Description: Trace the activities of an external application
Copyright: 2014-2022 Fabio Castelli (Muflone) muflone@muflone.com
License: GPL-3+
Source code: https://github.com/muflone/gptrace/
Documentation: http://www.muflone.com/gptrace/
Translations: https://explore.transifex.com/muflone/gptrace/
gpTrace can be used as an application debugger to discover what activities an application does, which files accesses (or tries to use in the case they miss), how many external processes are called and what arguments those processes were using.
From the gpTrace main window you choose an executable file, click the button Start and let the external program execute.
In the Activities tab you'll see the system calls were made and you can filter what to see or what you prefer to ignore to better undestand what the external program is doing.
In the Counts tab you'll see how many calls are made for each system call.
In the Files tab you'll the files the external program used or tried to use. If you want to see only the existing files and ignore what files the process has not found you can configure in the upper righe options menu.
In the Processes tab you'll the external processes were called from your application, along with their information and command line arguments.
From the upper right button you can configure the program options.

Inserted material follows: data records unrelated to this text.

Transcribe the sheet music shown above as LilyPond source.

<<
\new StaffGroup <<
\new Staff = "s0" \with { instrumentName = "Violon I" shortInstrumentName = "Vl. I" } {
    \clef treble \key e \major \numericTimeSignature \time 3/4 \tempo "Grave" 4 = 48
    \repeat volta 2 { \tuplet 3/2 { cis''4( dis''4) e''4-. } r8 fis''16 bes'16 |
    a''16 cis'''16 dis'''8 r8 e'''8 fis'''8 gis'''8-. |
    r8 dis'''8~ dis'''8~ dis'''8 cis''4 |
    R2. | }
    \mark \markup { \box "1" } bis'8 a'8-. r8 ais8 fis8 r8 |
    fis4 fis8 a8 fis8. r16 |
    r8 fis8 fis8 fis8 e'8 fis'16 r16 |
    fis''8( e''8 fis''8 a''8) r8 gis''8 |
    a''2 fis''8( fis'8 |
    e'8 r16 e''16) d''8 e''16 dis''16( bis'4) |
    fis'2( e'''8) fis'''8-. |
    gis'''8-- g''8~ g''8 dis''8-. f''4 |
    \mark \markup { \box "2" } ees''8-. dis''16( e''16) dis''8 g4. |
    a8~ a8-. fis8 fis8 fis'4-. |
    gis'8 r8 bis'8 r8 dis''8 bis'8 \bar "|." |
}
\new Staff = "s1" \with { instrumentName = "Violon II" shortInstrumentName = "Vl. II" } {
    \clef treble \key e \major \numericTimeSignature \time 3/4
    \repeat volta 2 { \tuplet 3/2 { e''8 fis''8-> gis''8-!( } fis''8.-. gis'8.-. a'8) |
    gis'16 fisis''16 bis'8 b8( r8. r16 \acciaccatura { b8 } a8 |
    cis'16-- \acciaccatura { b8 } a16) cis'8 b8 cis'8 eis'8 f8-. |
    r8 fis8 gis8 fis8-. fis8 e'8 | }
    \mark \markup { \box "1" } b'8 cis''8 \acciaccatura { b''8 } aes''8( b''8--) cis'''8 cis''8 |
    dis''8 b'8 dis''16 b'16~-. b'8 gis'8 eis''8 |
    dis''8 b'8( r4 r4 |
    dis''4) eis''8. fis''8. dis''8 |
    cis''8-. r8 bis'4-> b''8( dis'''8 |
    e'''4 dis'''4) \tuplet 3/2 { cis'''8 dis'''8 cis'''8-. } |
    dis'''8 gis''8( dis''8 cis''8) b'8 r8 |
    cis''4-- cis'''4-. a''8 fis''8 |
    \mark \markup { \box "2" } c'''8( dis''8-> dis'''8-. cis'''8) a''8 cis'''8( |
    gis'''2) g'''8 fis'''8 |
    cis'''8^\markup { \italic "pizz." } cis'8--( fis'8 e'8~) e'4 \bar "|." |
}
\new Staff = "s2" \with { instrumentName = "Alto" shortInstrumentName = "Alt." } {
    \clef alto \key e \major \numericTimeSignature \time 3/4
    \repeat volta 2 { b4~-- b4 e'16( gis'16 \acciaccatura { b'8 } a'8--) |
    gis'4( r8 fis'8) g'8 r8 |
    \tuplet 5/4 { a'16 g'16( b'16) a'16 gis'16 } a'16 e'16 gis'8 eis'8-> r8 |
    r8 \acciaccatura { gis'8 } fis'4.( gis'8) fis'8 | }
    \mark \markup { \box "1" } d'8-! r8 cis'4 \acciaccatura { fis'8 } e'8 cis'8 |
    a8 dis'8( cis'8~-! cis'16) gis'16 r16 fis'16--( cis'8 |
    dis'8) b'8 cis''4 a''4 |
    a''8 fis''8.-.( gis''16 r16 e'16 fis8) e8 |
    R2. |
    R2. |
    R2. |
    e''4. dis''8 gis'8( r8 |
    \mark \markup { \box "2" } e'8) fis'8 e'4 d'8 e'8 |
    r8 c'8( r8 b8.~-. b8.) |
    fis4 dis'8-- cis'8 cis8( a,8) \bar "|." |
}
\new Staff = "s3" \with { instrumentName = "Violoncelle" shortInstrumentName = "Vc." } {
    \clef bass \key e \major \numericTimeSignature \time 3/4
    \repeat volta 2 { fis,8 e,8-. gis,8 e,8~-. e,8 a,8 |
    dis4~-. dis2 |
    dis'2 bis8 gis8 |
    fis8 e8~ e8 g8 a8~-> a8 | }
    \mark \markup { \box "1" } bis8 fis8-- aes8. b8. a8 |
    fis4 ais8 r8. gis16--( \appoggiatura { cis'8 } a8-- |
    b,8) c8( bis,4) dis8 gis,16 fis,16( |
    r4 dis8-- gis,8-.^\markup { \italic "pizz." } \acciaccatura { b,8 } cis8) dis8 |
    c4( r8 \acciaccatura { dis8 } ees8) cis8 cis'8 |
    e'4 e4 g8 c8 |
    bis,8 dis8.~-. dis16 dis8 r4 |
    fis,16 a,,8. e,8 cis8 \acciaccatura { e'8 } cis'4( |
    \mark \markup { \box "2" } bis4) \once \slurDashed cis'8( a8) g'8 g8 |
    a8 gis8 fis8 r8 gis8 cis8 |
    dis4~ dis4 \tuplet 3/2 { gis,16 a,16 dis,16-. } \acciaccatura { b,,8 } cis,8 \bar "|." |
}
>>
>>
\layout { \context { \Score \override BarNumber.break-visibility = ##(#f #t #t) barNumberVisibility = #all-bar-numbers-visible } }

Some options are also available clicking the mouse right button on the results list.
gpTrace uses a Python library called ptrace which, at the actual stage, results unstable and sometimes unreliable, therefore you are warned the called external program can fail, break, stop, hung or result unbearably slow.
In particular the opening and the closing processes are very delicate and sometimes a crash could happen when you start an application or when you close a running application.
If gpTrace hangs please kill the application using a process manager or the terminal command kill.
- Python >= 3.6 (developed and tested for Python 3.9 and 3.10)
- XDG library for Python 3 ( https://pypi.org/project/pyxdg/ )
- GTK+ 3.0 libraries for Python 3
- GObject libraries for Python 3 ( https://pypi.org/project/PyGObject/ )
- PTrace library for Python 3 ( https://pypi.org/project/python-ptrace/ )
A distutils installation script is available to install from the sources.
To install in your system please use:
cd /path/to/folder
python setup.py install
To install the files in another path instead of the standard /usr prefix use:
cd /path/to/folder
python setup.py install --root NEW_PATH
If the application is not installed please use:
cd /path/to/folder
python gptrace.py
If the application was installed simply use the gptrace command.